Calor recorde no hemisfério norte reforça alerta de pico global até 2030
Relatório da OMM estima 86% de probabilidade de um ano entre 2026 e 2030 bater o recorde de temperatura; Europa, Ásia e Brasil já enfrentam extremos de calor, seca e tempestades.

As ondas de calor que varrem o hemisfério norte em maio acentuam a perceção de urgência climática. A Organização Meteorológica Mundial (OMM) calcula que há 86% de probabilidade de um ano entre 2026 e 2030 superar o recorde absoluto de temperatura global fixado em 2024, quando o planeta atingiu 1,55°C acima dos níveis pré-industriais. As projeções, elaboradas com o serviço meteorológico britânico Met Office, admitem que a média anual possa escalar até 1,9°C, aproximando-se perigosamente dos limites do Acordo de Paris. A possibilidade de um novo El Niño, previsto para o final de 2026, reforça o cenário de aquecimento excecional.
Na Europa, o alívio é temporário e desigual. No Reino Unido, os termómetros recuaram dos 35,1°C registados em Kew Gardens para máximas de 31°C em Londres, e o risco de noites tropicais (acima de 20°C) diminuiu, mas milhares de habitantes em Kent enfrentam restrições de água devido à pressão sobre o abastecimento. A França viveu o seu maio mais quente de sempre, com 37,8°C, obrigando 14 departamentos a manter o alerta laranja; só no fim de semana se espera uma trégua. Na Alemanha, o «domo de calor» cedeu lugar a trovoadas e chuvas intensas, com os meteorologistas a anteciparem granizo e ventos fortes depois de dias de céu limpo e temperaturas acima dos 30°C. As autoridades de Roma e de outras três cidades italianas emitiram alertas vermelhos de saúde pública.

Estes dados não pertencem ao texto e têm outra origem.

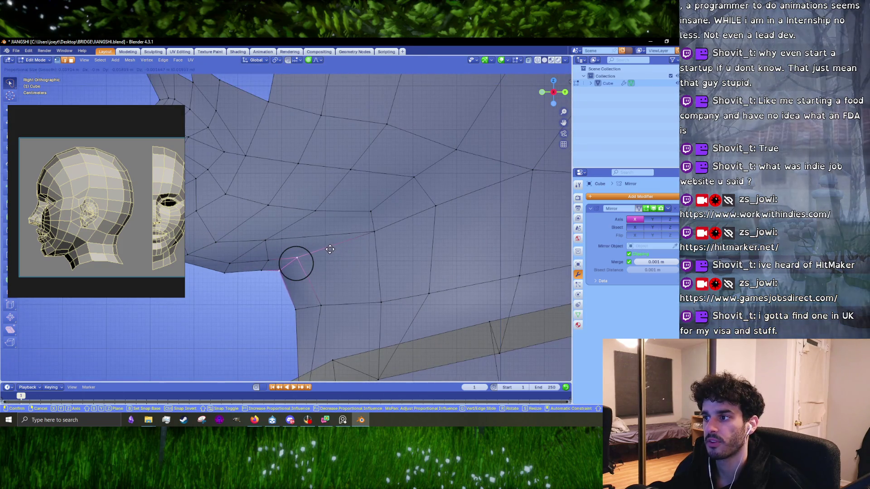
left_click(325, 249)
- Shift the jaw vertices beside the neck, then select further jaw vertices toward the chin
mouse_move(295, 271)
right_mouse_down("ctrl")
mouse_move(258, 237)
mouse_move(312, 238)
right_mouse_up("ctrl")
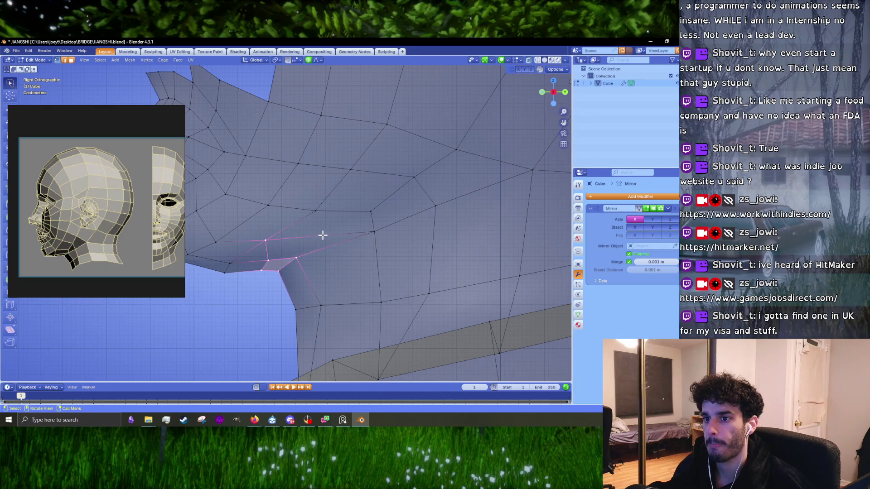
key("g")
left_click(315, 236)
left_click(243, 277)
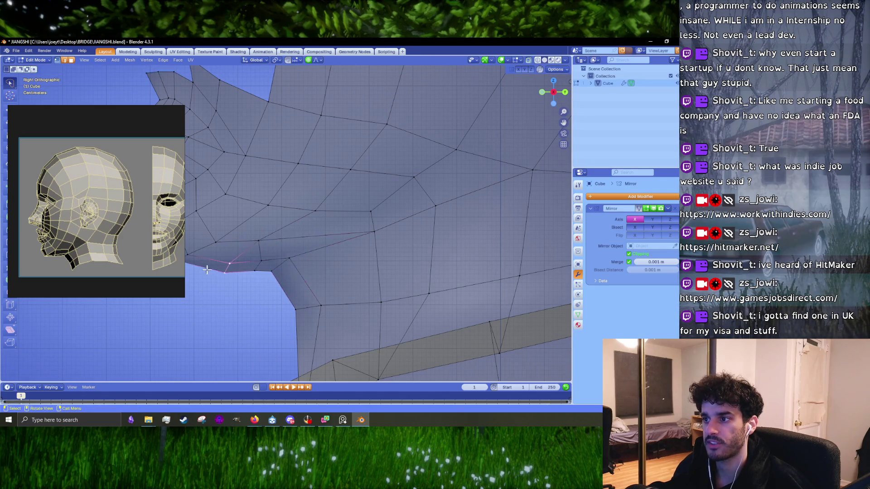
key("c")
left_click(227, 266)
key("Escape")
middle_click_drag(233, 266, 280, 264, "shift")
key("g")
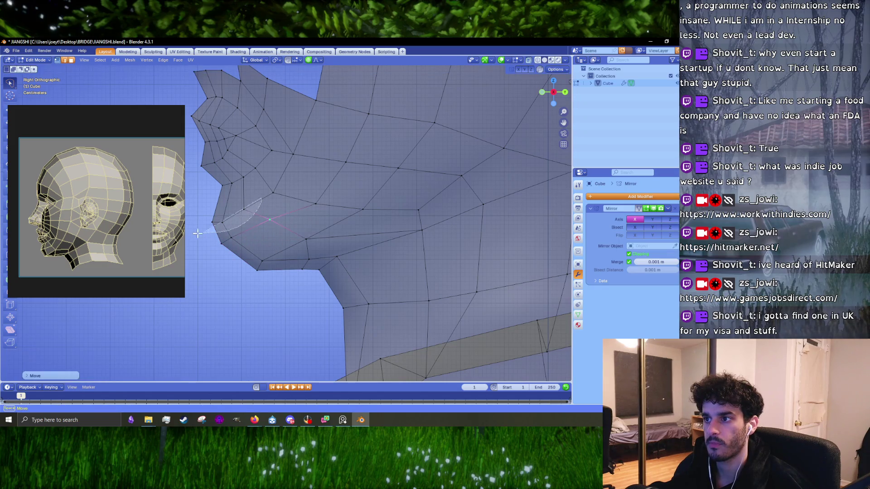
- Place the moved jaw vertex, then scale the chin vertices along Z with soft falloff
left_click(209, 210)
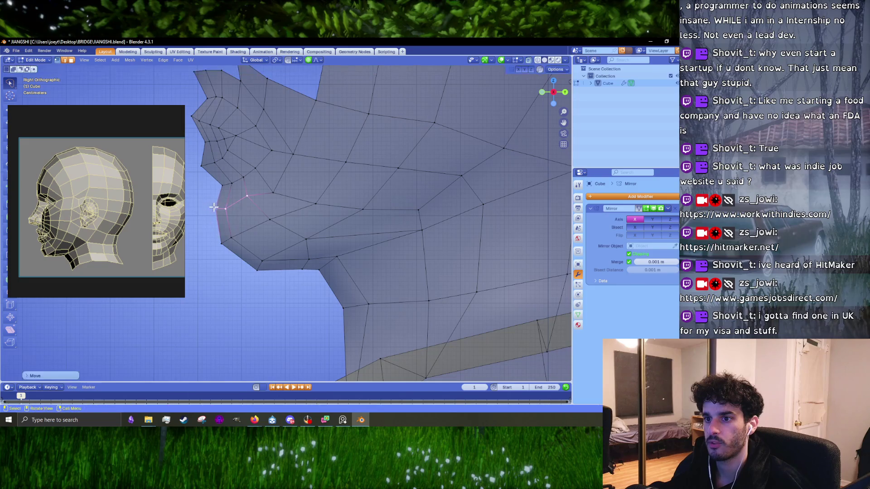
middle_click_drag(250, 218, 281, 246, "shift")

A Ásia também sente o impacto. Taipé bateu o recorde de maio desde 1896, com 38,3°C, impulsionada por uma alta pressão do Pacífico, céu limpo e ventos descendentes; a noite permaneceu anormalmente quente. O episódio espelha uma tendência que os climatologistas associam à maior frequência de bloqueios atmosféricos, que estacionam massas de ar tórrido sobre os continentes.
Do outro lado do Atlântico, o Brasil prepara-se para um fenómeno que os especialistas já apelidam de «El Niño Godzilla», previsto para a primavera e o verão de 2026/27. Uma nota técnica de cientistas brasileiros projeta seca severa no Norte e Nordeste, com risco de incêndios florestais e agravamento da saúde pública, enquanto o Sul enfrentaria enchentes catastróficas devido a chuvas volumosas e prolongadas. As ondas de calor intensificariam ambos os extremos.
Observadores em Lisboa sublinham que a sucessão de recordes regionais e as projeções da OMM confirmam a trajetória de aquecimento acelerado, mesmo que o arrefecimento temporário de maio na Europa possa dar uma falsa sensação de normalidade. A convergência de eventos extremos em latitudes tão distantes recorda que o clima não conhece fronteiras — e que o tempo para mitigar os piores cenários se esgota.